**EXERCISE**.
Please answer these questions from the rigid 3D scene flow page, one a line:
1. Which Python version was the code tested with?
2. Which open3d version does the install command specify?
3. Where in the repository is the Chamfer Distance implementation?

**EXTRACT TO READ**.
○ ○ ○ ○
Weakly Supervised Learning of Rigid 3D Scene Flow

Zan Gojcic

Last update: Dec 27, 2022

Related tags

Deep Learning Rigid3DSceneFlow

Overview

Weakly Supervised Learning of Rigid 3D Scene Flow

This repository provides code and data to train and evaluate a weakly supervised method for rigid 3D scene flow estimation. It represents the official implementation of the paper:

Weakly Supervised Learning of Rigid 3D Scene Flow

Zan Gojcic, Or Litany, Andreas Wieser, Leonidas J. Guibas, Tolga Birdal
| IGP ETH Zurich | Nvidia Toronto AI Lab | Guibas Lab Stanford University |

For more information, please see the project webpage

Environment Setup

Note: the code in this repo has been tested on Ubuntu 16.04/20.04 with Python 3.7, CUDA 10.1/10.2, PyTorch 1.7.1 and MinkowskiEngine 0.5.1. It may work for other setups, but has not been tested.

Before proceding, make sure CUDA is installed and set up correctly.

After cloning this reposiory you can proceed by setting up and activating a virual environment with Python 3.7. If you are using a different version of cuda (10.1) change the pytorch installation instruction accordingly.

export CXX=g++-7
conda config --append channels conda-forge
conda create --name rigid_3dsf python=3.7
source activate rigid_3dsf
conda install --file requirements.txt
conda install -c open3d-admin open3d=0.9.0.0
conda install -c intel scikit-learn
conda install pytorch==1.7.1 torchvision cudatoolkit=10.1 -c pytorch

You can then proceed and install MinkowskiEngine library for sparse tensors:

pip install -U git+https://github.com/NVIDIA/MinkowskiEngine -v --no-deps

Our repository also includes a pytorch implementation of Chamfer Distance in ./utils/chamfer_distance which will be compiled on the first run.
○ ○ ○ ○
**Stored records**.
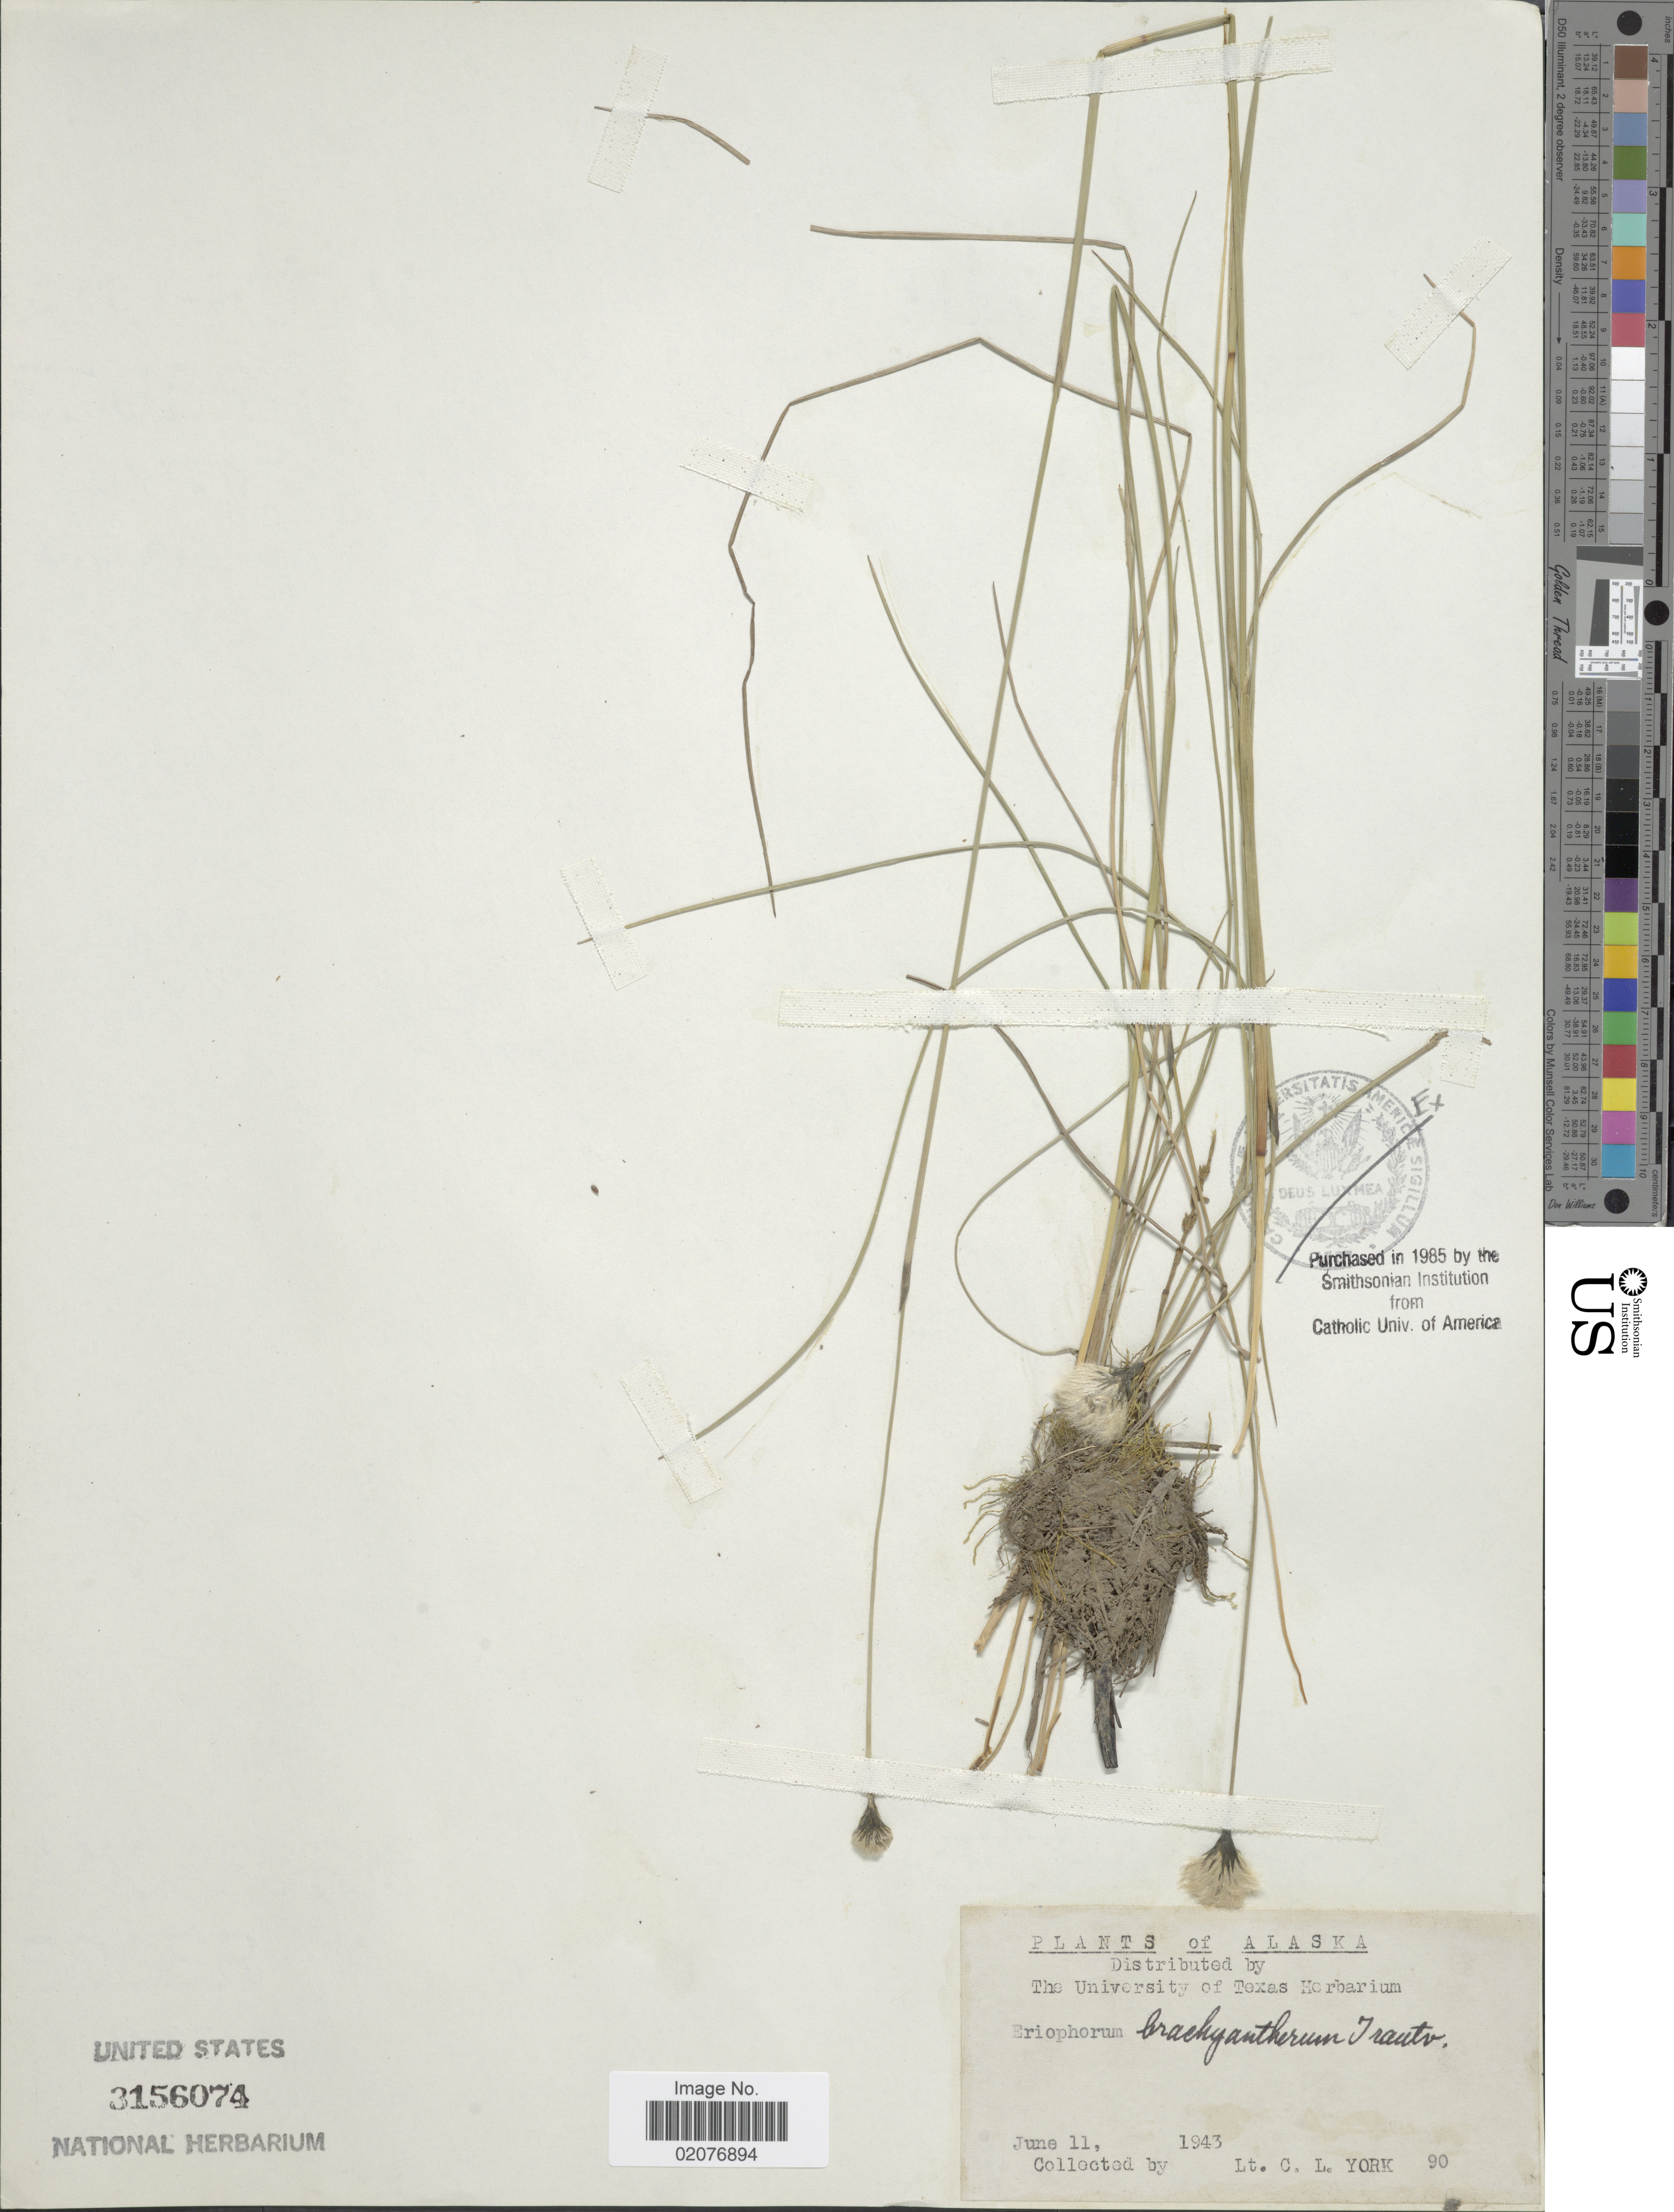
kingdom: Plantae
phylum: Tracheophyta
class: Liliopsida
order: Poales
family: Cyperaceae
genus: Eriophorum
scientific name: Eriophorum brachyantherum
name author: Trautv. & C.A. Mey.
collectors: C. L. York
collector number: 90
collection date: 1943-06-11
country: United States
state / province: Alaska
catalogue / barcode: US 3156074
○ ○ ○ ○
**ANSWER IN FULL**.
1. Python 3.7
2. 0.9.0.0
3. ./utils/chamfer_distance